┌─ SUPPLIED ENTRIES
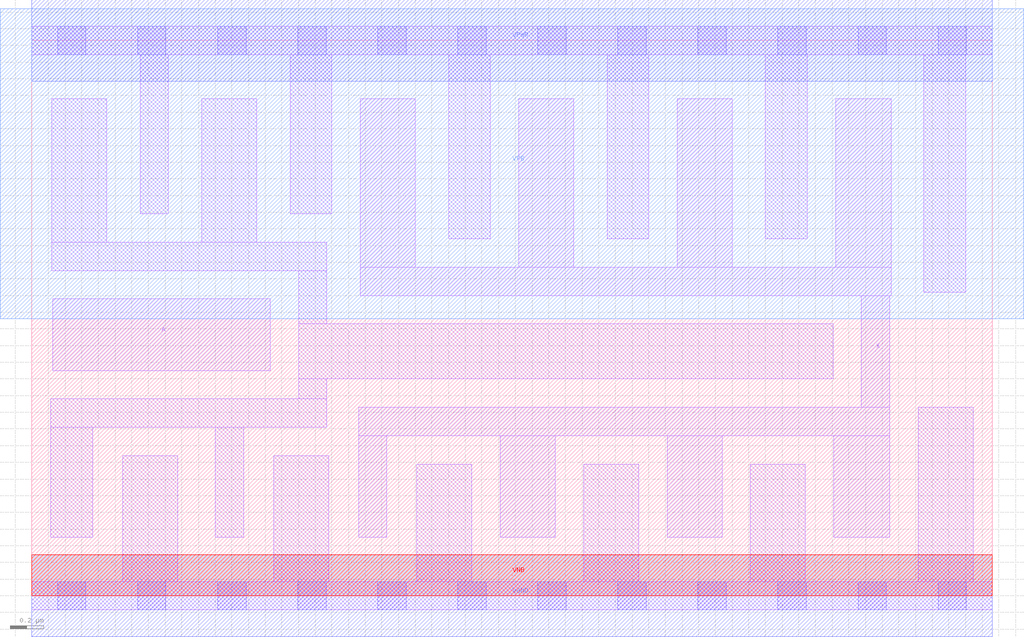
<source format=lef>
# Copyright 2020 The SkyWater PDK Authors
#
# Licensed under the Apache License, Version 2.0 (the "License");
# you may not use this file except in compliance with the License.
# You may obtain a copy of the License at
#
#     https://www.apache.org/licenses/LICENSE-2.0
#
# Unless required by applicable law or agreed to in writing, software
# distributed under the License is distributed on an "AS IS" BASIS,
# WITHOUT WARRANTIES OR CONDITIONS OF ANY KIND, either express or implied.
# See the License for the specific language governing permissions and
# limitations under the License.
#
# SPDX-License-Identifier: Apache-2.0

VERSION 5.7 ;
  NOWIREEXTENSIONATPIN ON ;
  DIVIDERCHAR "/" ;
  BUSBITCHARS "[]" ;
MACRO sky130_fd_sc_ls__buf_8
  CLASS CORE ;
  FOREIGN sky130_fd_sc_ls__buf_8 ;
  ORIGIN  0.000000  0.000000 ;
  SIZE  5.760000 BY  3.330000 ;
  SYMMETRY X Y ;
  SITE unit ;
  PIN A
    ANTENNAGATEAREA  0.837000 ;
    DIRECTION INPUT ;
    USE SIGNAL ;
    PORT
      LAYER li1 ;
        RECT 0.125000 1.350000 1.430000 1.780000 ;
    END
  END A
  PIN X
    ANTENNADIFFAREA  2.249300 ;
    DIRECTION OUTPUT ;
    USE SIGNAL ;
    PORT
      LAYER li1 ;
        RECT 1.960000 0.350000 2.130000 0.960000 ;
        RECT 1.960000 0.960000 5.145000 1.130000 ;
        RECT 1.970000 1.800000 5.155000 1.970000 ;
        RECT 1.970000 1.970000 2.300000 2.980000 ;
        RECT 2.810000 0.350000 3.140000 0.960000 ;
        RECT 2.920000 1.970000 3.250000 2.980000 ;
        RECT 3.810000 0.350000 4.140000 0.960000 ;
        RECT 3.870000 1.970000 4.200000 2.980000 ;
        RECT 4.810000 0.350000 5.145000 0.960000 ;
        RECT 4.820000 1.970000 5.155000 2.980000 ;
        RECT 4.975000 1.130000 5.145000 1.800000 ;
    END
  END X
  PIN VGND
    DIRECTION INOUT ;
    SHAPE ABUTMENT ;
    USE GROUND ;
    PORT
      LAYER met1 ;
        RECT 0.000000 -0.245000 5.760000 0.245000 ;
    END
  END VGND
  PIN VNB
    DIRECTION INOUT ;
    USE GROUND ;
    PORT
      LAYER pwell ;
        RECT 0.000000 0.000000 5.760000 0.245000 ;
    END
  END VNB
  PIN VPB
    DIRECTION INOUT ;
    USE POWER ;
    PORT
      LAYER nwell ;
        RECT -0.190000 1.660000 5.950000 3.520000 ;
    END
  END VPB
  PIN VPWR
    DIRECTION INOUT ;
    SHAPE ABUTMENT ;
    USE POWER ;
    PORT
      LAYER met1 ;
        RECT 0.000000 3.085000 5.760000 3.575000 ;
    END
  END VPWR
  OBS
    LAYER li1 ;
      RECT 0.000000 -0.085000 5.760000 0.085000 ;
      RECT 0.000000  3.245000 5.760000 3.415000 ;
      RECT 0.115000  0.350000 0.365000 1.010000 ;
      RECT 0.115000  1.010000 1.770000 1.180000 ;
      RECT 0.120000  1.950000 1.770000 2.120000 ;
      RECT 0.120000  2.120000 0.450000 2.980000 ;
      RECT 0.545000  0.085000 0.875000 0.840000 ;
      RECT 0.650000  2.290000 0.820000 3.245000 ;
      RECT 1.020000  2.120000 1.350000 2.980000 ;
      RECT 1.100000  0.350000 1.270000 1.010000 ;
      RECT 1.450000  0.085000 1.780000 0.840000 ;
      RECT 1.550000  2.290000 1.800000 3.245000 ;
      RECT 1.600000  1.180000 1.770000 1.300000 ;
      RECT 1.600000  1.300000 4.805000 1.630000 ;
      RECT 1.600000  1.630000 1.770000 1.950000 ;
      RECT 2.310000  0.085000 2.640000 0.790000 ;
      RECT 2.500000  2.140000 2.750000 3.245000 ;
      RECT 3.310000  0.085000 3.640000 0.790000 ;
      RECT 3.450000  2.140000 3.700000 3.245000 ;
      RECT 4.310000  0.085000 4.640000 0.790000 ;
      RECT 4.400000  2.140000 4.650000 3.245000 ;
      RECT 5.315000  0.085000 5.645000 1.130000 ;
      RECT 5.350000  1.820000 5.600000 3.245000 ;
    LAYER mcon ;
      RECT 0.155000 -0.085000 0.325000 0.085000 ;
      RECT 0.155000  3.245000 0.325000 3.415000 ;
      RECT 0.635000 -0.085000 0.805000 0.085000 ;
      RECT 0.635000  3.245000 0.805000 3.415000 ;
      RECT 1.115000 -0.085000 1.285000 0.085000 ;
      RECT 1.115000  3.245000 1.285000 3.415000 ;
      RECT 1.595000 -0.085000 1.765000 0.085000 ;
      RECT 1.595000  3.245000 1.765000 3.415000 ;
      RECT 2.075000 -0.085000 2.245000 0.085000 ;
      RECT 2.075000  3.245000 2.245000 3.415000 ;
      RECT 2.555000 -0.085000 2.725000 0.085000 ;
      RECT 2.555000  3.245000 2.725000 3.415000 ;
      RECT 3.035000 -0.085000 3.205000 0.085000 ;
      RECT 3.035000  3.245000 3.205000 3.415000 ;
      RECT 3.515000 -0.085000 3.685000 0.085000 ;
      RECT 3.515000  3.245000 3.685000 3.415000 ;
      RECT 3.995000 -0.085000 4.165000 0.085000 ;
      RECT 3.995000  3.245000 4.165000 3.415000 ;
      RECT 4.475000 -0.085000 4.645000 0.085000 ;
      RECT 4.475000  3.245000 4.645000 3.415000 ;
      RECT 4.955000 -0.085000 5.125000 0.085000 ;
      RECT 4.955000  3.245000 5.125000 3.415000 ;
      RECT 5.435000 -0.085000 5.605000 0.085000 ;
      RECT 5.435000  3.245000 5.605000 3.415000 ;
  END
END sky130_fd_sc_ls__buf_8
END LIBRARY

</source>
└─
▶ ACTIVITY: Word for word, restate the lines above from the line containing "1.800000 3.245000 ;" through the line containing "2.750000 3.245000 ;", with both included and nothing else.

▶ ANSWER BELOW:
      RECT 1.550000  2.290000 1.800000 3.245000 ;
      RECT 1.600000  1.180000 1.770000 1.300000 ;
      RECT 1.600000  1.300000 4.805000 1.630000 ;
      RECT 1.600000  1.630000 1.770000 1.950000 ;
      RECT 2.310000  0.085000 2.640000 0.790000 ;
      RECT 2.500000  2.140000 2.750000 3.245000 ;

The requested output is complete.